Matojane gave this line of questioning short shrift: “I wasn’t called upon to adjudicate a political issue. I was called upon to adjudicate on the facts before me,” he told the commission.

Later on Julius Malema, leader of the Economic Freedom Fighters (EFF), asked Matojane how he had reached the quantum of R500 000-00 for damages that the EFF had to pay former finance minister Trevor Manuel in a defamation case.

On appeal the SCA had upheld Matojane’s findings regarding the defamation of Manuel, whom the EFF had, on their twitter feed accused of being nepotistic and corrupt.

Finding that the high court’s decision on defamation and unlawfulness was “well founded”, the SCA, however, upheld the appeal against the quantum of damages and retraction and apology, and ordered that the determination of damages be referred to oral evidence. In the 2020 judgment, the SCA found that the reasoning of the high court on the quantum of damages had been “sparse, with little attention paid to how best to determine the extent of reputational loss.”
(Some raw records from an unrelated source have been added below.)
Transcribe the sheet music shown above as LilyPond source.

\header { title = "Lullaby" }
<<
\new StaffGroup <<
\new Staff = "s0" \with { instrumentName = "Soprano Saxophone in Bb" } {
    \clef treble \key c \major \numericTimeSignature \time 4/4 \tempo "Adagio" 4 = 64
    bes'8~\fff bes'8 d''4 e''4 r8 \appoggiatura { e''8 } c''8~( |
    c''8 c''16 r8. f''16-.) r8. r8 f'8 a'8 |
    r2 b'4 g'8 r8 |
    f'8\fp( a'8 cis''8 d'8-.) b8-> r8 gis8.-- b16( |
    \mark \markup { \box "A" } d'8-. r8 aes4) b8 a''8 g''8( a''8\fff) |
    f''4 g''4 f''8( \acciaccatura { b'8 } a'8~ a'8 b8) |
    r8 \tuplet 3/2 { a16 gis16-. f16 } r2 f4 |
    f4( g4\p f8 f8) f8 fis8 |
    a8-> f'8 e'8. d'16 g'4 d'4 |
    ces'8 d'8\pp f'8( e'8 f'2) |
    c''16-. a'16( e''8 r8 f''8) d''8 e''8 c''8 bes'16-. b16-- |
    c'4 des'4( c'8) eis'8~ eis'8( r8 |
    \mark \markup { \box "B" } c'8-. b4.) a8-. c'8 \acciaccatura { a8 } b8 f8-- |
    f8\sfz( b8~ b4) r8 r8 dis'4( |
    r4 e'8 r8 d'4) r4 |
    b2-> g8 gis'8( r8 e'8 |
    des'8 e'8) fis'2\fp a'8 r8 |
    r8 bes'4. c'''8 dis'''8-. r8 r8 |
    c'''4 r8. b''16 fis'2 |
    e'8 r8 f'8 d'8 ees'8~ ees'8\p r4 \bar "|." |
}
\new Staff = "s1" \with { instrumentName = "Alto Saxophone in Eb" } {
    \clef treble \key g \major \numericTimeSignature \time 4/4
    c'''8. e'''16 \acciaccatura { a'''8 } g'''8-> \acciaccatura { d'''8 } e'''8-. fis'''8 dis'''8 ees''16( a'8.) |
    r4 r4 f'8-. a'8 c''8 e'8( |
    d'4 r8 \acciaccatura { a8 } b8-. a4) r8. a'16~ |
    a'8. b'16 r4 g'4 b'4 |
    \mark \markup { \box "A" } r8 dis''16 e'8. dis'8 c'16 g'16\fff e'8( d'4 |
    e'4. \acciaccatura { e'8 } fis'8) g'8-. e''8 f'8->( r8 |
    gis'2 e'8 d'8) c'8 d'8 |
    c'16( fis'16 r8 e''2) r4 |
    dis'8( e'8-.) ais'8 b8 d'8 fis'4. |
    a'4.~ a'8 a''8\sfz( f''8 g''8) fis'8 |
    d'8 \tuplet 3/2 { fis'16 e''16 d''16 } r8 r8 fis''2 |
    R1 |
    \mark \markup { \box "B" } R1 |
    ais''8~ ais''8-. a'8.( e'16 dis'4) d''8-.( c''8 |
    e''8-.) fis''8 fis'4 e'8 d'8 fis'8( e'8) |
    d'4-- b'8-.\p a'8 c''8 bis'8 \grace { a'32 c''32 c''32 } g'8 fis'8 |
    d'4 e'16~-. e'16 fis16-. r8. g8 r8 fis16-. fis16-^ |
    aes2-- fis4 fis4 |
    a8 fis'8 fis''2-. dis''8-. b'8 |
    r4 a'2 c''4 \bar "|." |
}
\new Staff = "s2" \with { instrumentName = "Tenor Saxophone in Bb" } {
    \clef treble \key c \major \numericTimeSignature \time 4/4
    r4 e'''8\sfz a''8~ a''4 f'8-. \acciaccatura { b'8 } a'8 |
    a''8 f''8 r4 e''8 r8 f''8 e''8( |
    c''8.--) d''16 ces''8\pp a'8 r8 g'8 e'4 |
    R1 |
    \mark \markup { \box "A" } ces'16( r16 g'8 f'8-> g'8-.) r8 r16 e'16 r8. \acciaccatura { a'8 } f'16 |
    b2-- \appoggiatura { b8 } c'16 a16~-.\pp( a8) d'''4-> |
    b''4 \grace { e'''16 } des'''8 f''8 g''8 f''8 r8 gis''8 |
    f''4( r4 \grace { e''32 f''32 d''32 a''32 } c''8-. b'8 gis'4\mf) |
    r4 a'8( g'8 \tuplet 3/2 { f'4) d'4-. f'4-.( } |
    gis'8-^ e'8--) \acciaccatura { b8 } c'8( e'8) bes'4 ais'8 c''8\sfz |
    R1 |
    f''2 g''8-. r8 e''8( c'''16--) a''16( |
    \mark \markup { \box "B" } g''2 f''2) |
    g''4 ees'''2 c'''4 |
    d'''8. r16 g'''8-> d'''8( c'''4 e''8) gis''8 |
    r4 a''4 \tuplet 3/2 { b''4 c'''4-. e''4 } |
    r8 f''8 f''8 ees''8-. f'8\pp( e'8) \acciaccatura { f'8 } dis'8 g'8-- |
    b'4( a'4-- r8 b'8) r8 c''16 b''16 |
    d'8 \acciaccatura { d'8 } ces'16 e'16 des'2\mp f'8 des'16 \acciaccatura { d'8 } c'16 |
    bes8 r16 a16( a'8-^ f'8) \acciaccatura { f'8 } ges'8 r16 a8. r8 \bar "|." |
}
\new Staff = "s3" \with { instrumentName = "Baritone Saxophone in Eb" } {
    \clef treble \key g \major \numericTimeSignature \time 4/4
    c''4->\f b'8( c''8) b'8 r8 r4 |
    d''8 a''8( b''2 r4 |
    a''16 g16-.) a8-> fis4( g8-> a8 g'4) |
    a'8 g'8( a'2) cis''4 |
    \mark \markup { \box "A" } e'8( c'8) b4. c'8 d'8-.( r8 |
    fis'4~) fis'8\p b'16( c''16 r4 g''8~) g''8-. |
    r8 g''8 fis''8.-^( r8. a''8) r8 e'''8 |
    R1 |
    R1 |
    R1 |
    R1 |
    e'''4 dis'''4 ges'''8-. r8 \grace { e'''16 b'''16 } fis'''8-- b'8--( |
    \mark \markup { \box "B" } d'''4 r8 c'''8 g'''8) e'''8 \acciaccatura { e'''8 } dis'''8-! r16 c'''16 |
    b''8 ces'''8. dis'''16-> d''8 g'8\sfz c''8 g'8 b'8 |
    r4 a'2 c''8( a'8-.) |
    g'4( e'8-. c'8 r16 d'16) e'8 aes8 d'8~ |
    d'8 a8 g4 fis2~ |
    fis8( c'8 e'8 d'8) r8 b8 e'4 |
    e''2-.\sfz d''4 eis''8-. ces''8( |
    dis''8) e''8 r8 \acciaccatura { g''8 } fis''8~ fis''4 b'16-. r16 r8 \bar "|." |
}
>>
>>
Matojane deftly told Malema that, being mindful of his own ruling and the SCA’s judgment, he “cannot second-guess the matter”: “I have said what I had to say [in my judgment]. I am constrained [by it].”

Needless to say Matojane, like many judges who have ruled against powerful politicians or their interests in cases of political law-fare, was not recommended for appointment by the JSC.